A corrida por uma vaga ao Senado em Mato Grosso do Sul começa a ganhar contornos de disputa interna no campo da direita, com múltiplos nomes colocados na mesa e sinais de que a definição está longe de um consenso.
Indicado pelo ex-presidente Jair Bolsonaro, o deputado federal Marcos Pollon reafirmou que segue firme na pré-candidatura e descartou qualquer possibilidade de recuo.
“Voltar atrás nem para pegar impulso”, declarou, ao comentar a movimentação recente dentro do grupo bolsonarista.
A fala ocorre após o senador Flávio Bolsonaro sinalizar apoio ao ex-governador Reinaldo Azambuja como um dos nomes ao Senado, deixando a segunda vaga condicionada ao desempenho em pesquisas eleitorais internas.
O cenário evidencia um verdadeiro “xadrez político” dentro da direita sul-mato-grossense, que hoje reúne diferentes pré-candidatos com pretensões semelhantes e capital político relevante.

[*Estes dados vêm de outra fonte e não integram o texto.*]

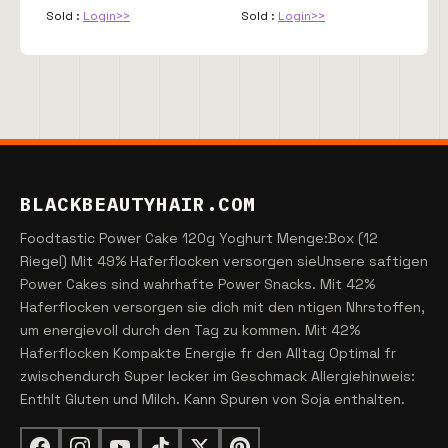
Sold :
Login>>
Sold :
Login>>
BLACKBEAUTYHAIR.COM
Foodtastic Power Cake 120g Yoghurt Menge:Box (12
Riegel) Mit 49% Haferflocken versorgen sieUnsere saftigen
Power Cakes sind wahrhafte Power Snacks. Mit 42%
Haferflocken versorgen sie dich mit den ntigen Nhrstoffen,
um energievoll durch den Tag zu kommen. Mit 42%
Haferflocken Kompakte Energie fr den Alltag Optimal fr
zwischendurch Super lecker im Geschmack Allergiehinweis:
Enthlt Gluten und Milch. Kann Spuren von Soja enthalten.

Durante participação na abertura da Expogrande, em Campo Grande, Flávio Bolsonaro reforçou que a palavra final sobre os nomes ao Senado será do próprio pai, Jair Bolsonaro — o que mantém o grupo em compasso de espera.
Nos bastidores, a declaração é vista como um freio em articulações isoladas e, ao mesmo tempo, como um fator de tensão entre aliados que já se movimentam em pré-campanha.
Pollon esteve recentemente nos Estados Unidos, onde participou de agenda ao lado de Flávio e do deputado federal Eduardo Bolsonaro. A viagem teria servido para reforçar o alinhamento político e consolidar o apoio do núcleo mais próximo do ex-presidente.
Além disso, Bolsonaro chegou a formalizar apoio ao parlamentar sul-mato-grossense ainda em março, por meio de carta divulgada pela ex-primeira-dama Michelle Bolsonaro, reiterando confiança no nome de Pollon para a disputa.
Apesar do apoio declarado, o crescimento do número de interessados na disputa ao Senado dentro do mesmo campo político pode dificultar a construção de uma candidatura única — estratégia considerada fundamental em eleições majoritárias.
Com Azambuja consolidado como um dos nomes e Pollon mantendo a pré-candidatura, a indefinição sobre a segunda vaga amplia o cenário de incerteza.
A disputa pelo Senado em Mato Grosso do Sul tende a ser uma das mais competitivas do próximo pleito, e a fragmentação da direita pode abrir espaço para rearranjos políticos nos próximos meses.
Enquanto isso, aliados aguardam a decisão final de Bolsonaro — que, mais uma vez, se coloca como peça central na definição dos rumos do grupo no Estado.